## Extracted records
______

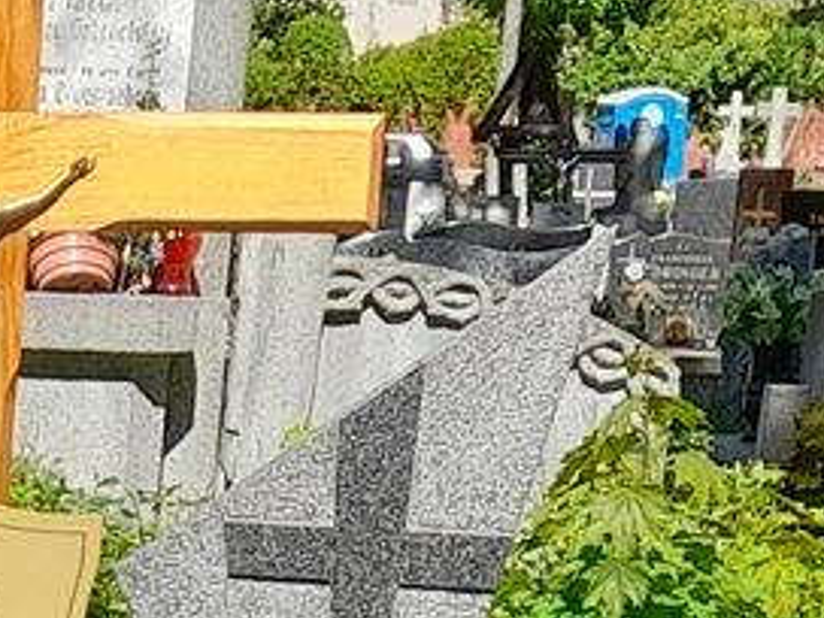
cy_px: 1536
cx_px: -433
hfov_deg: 10.4
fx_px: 4380
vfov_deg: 7.5
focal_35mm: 184
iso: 20
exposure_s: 1/389
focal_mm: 4.6
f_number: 2
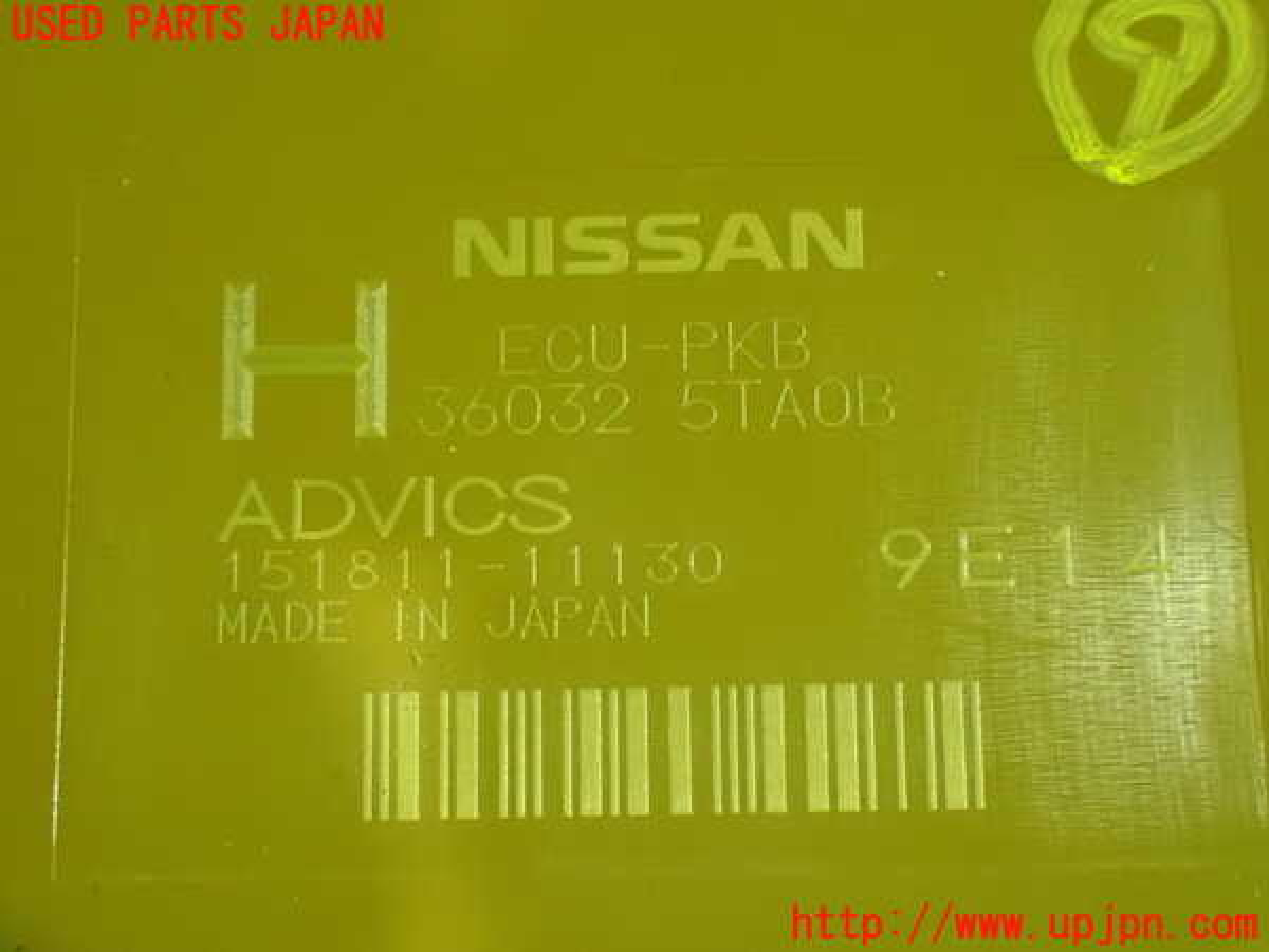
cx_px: 634
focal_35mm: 71
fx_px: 2603
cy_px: 476
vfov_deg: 20.7
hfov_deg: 27.4
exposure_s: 1/15
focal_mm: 12.73
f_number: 3.9
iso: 1600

______

With the pictures omitted, write out exactly the lines from the one that contains "fx_px: 4380" through the final line of the material above, both ends included.

fx_px: 4380
vfov_deg: 7.5
focal_35mm: 184
iso: 20
exposure_s: 1/389
focal_mm: 4.6
f_number: 2
cx_px: 634
focal_35mm: 71
fx_px: 2603
cy_px: 476
vfov_deg: 20.7
hfov_deg: 27.4
exposure_s: 1/15
focal_mm: 12.73
f_number: 3.9
iso: 1600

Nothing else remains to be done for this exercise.